I posted the conversation to my Moments (a mechanism through which I can share an image with everyone I’ve matched with for 24-hours) and the Likes began pouring in. Seventy-one in all and I had less than 200 matches at the time, so over a third of the men got what I was saying. In addition to the Likes, lots of thoughtful conversations were had with dozens of men over it. A couple of men said something like, “I didn’t think you were looking for sex. I thought ‘If she ever lets me touch them, I’d like it a lot!'” and others apologized on the man’s behalf.

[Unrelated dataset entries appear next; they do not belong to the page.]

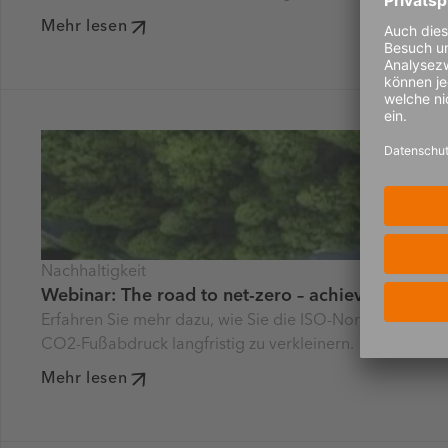
Mehr lesen
Nachhaltigkeit
Webinar: The road to net-zero – achieving carbo
Erfahren Sie mehr dazu, wie Sie die ISO-Norm nutzen kö
CO2-Fußabdruck langfristig zu verkleinern.
Mehr lesen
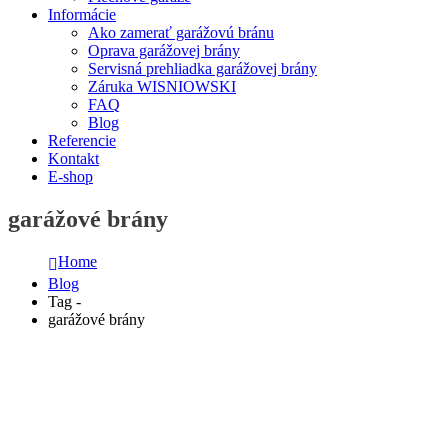
Informácie
Ako zamerať garážovú bránu
Oprava garážovej brány
Servisná prehliadka garážovej brány
Záruka WISNIOWSKI
FAQ
Blog
Referencie
Kontakt
E-shop
garážové brány
Home
Blog
Tag -
garážové brány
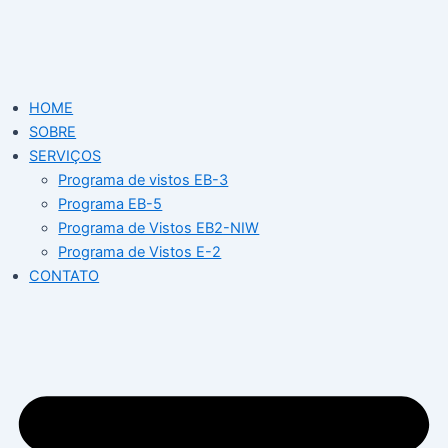
Ir
para
o
conteúdo
HOME
SOBRE
SERVIÇOS
Programa de vistos EB-3
Programa EB-5
Programa de Vistos EB2-NIW
Programa de Vistos E-2
CONTATO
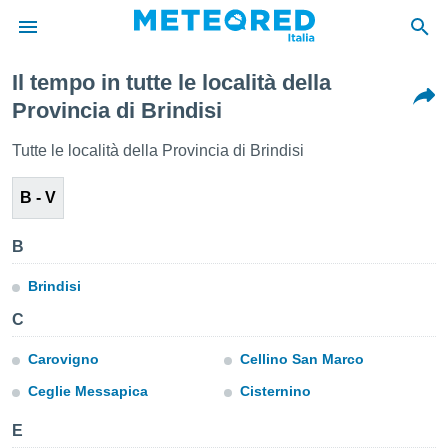
Il tempo in tutte le località della
tiva
Provincia di Brindisi
rivacy
ti di
Tutte le località della Provincia di Brindisi
net
net)
B - V
i
 da
nisti per
B
 che le
ioni
Brindisi
iano di
È
C
 a
Carovigno
Cellino San Marco
ito Web
do le
Ceglie Messapica
Cisternino
opzioni:
E
 i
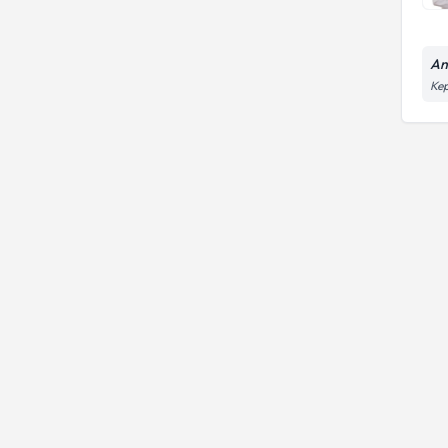
An
Kep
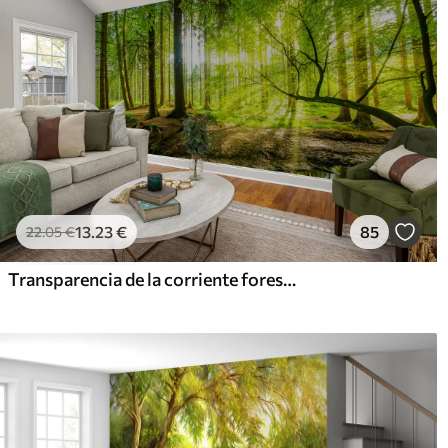
13
.23
€
85
22
.05
€
Transparencia de la corriente forestal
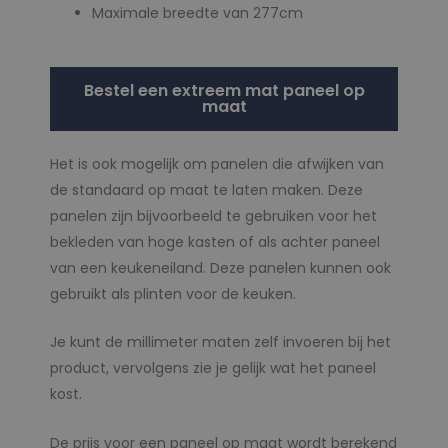
Maximale breedte van 277cm
Bestel een extreem mat paneel op
maat
Het is ook mogelijk om panelen die afwijken van
de standaard op maat te laten maken. Deze
panelen zijn bijvoorbeeld te gebruiken voor het
bekleden van hoge kasten of als achter paneel
van een keukeneiland. Deze panelen kunnen ook
gebruikt als plinten voor de keuken.
Je kunt de millimeter maten zelf invoeren bij het
product, vervolgens zie je gelijk wat het paneel
kost.
De prijs voor een paneel op maat wordt berekend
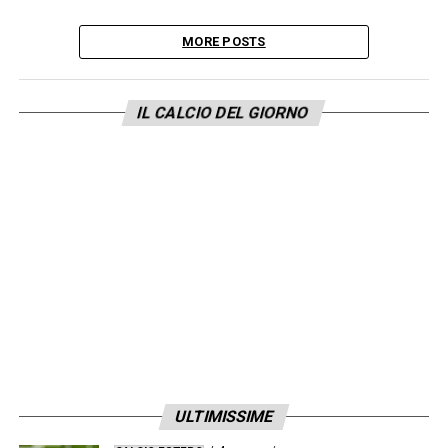
MORE POSTS
IL CALCIO DEL GIORNO
ULTIMISSIME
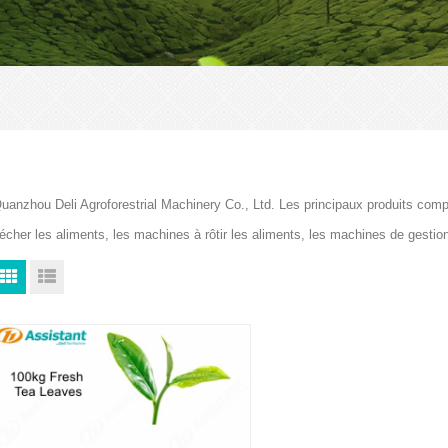
uanzhou Deli Agroforestrial Machinery Co., Ltd. Les principaux produits com
écher les aliments, les machines à rôtir les aliments, les machines de gesti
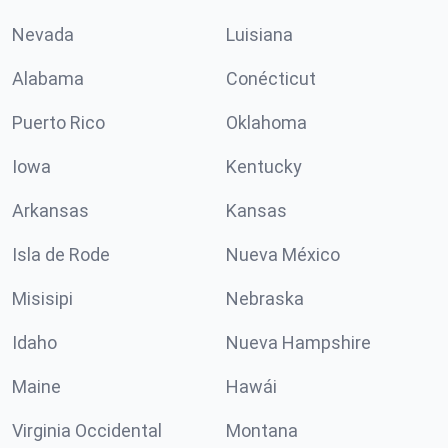
Nevada
Luisiana
Alabama
Conécticut
Puerto Rico
Oklahoma
Iowa
Kentucky
Arkansas
Kansas
Isla de Rode
Nueva México
Misisipi
Nebraska
Idaho
Nueva Hampshire
Maine
Hawái
Virginia Occidental
Montana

I was encouraged by the number of feminist responses and the general attitude that they also believed I was allowed to express myself in a way in which might indeed be provocative (it totally was) without being an advertisement for hooking up (it really wasn’t).
Which brings me to my dissoluteness. I am absolutely looking for sex, but not through a single image on Tinder. I reserve the right to use my words and in-person actions to communicate that. It’s somehow unsettling to think that a man would make such a direct connection to an image of my body, a connection that could lead to a very dangerous miscommunication.
Besides, we are all “looking for sex” on some level or another be it tender love-making with The One or a debauched night on someone else’s memory foam bed.
It’s a “wax on, wax off” approach. You come at a sexual, sentient being in an “I will only take what you’re willing to share” kind of way and she will very likely stick around and let you touch her boobs. You come at her like she owes you something because you have dick and she has tits and she will tell you you’re a dipshit and then post your idiocy for all to see.
It’s how we date in the 20-teens.
I’m not sure how much longer I’ll be able to sustain the level of men I have today, but one thing’s for certain: My value is much higher than any dick and I won’t settle for less than agreement in this. I won’t work to convince you I’m worthy. My value is much too high to waste my time.
[Ed. Note: I realize that this post has pockets of ambiguity; it was hastily written. To be clear (as I’ve addressed in a comment) I’m not at all angry with men; I like to think that I understand some of them, even. This post is about finally believing my value is higher than what I valued it before, that I’m allowed to have my needs, that I’m allowed to be discriminating. It’s not me vs. men. It’s me vs. me.]